(Records contained in a dataset)
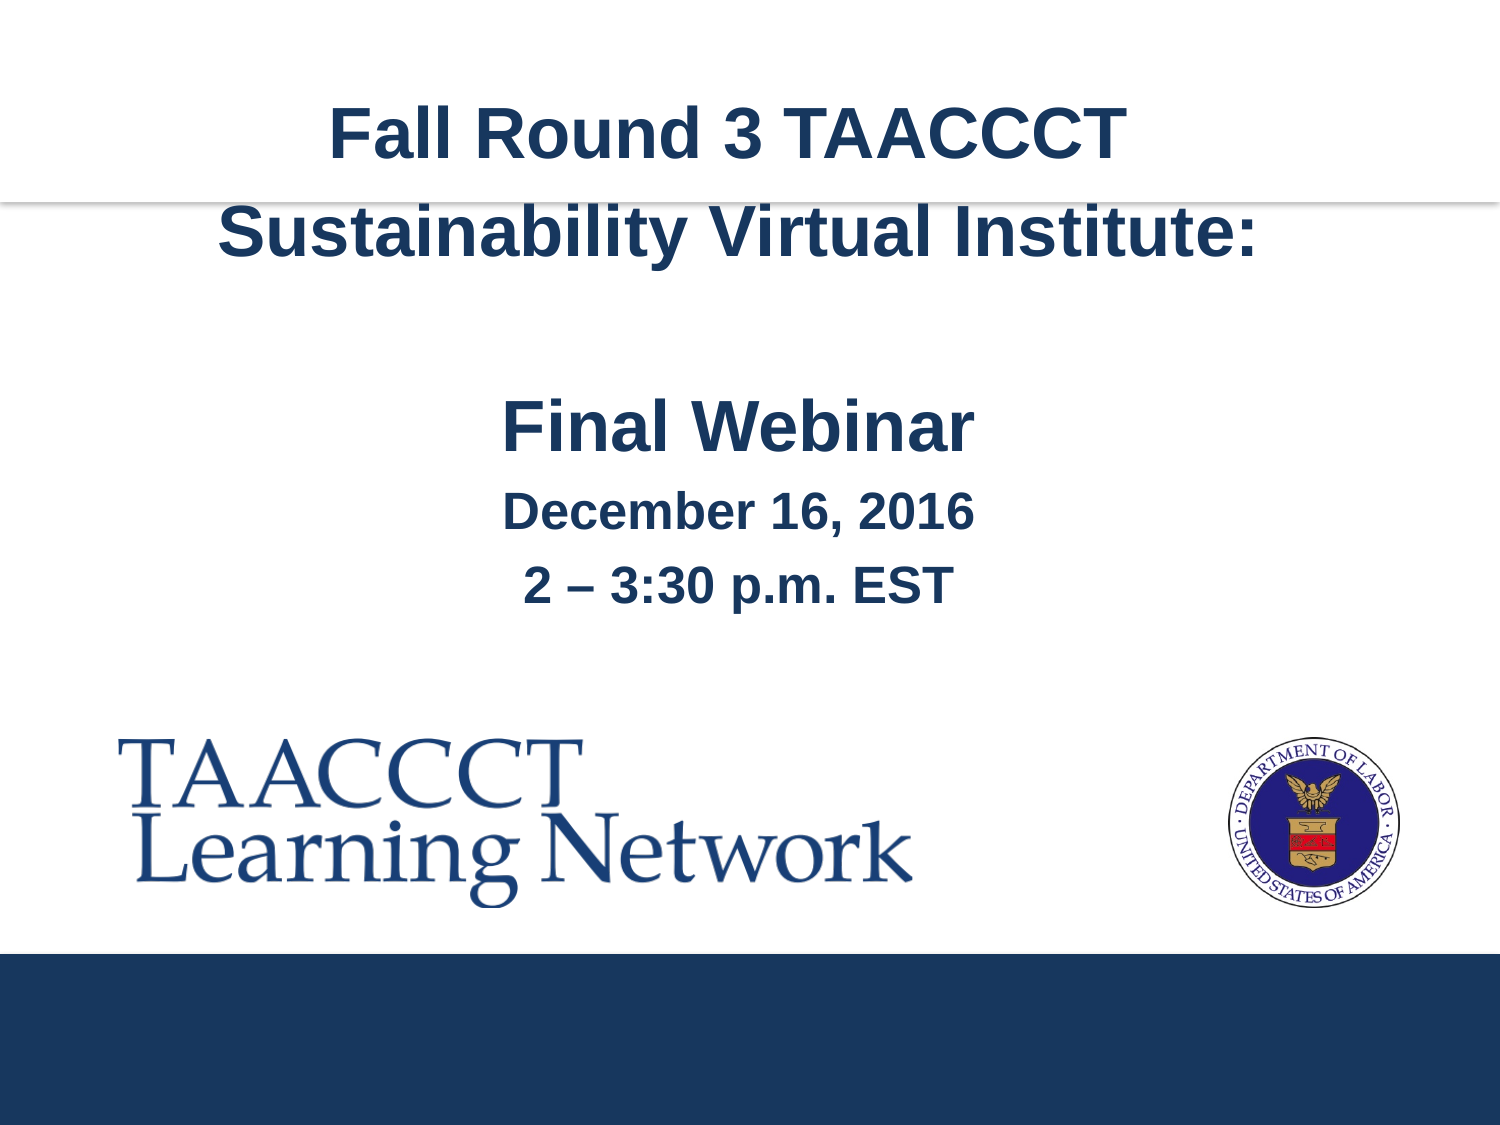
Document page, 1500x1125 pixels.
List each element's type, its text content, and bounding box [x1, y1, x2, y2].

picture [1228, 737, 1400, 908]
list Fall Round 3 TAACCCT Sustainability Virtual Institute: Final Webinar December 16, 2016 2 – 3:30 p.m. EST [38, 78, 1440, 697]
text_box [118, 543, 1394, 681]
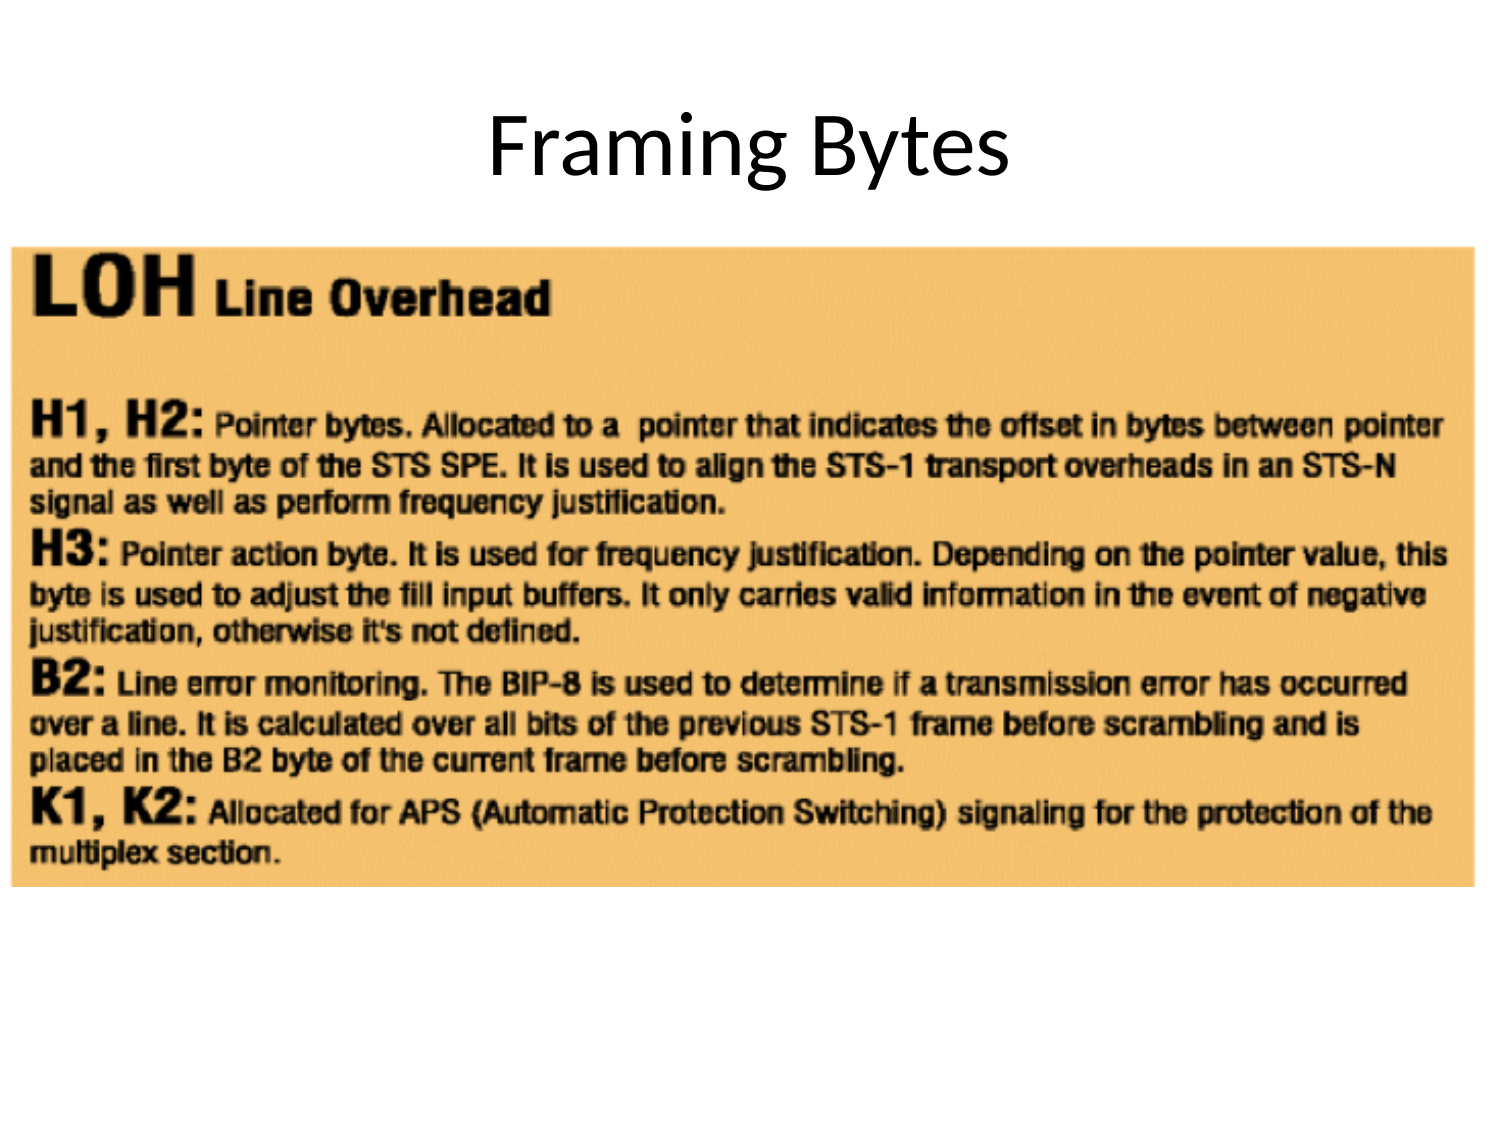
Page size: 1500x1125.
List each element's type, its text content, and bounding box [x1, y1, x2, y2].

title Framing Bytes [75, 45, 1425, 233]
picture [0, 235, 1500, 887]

◆ Exercise prompt: Reproduce each record above by retyping it exactly; omit all images.

◆ Output of the exercise:
Document page, 1500x1125 pixels.
List each element's type, its text content, and bounding box [x1, y1, x2, y2].

picture [1228, 737, 1400, 908]
list Fall Round 3 TAACCCT Sustainability Virtual Institute: Final Webinar December 16, 2016 2 – 3:30 p.m. EST [38, 78, 1440, 697]
text_box [118, 543, 1394, 681]
Page size: 1500x1125.
List each element's type, its text content, and bounding box [x1, y1, x2, y2].

title Framing Bytes [75, 45, 1425, 233]
picture [0, 235, 1500, 887]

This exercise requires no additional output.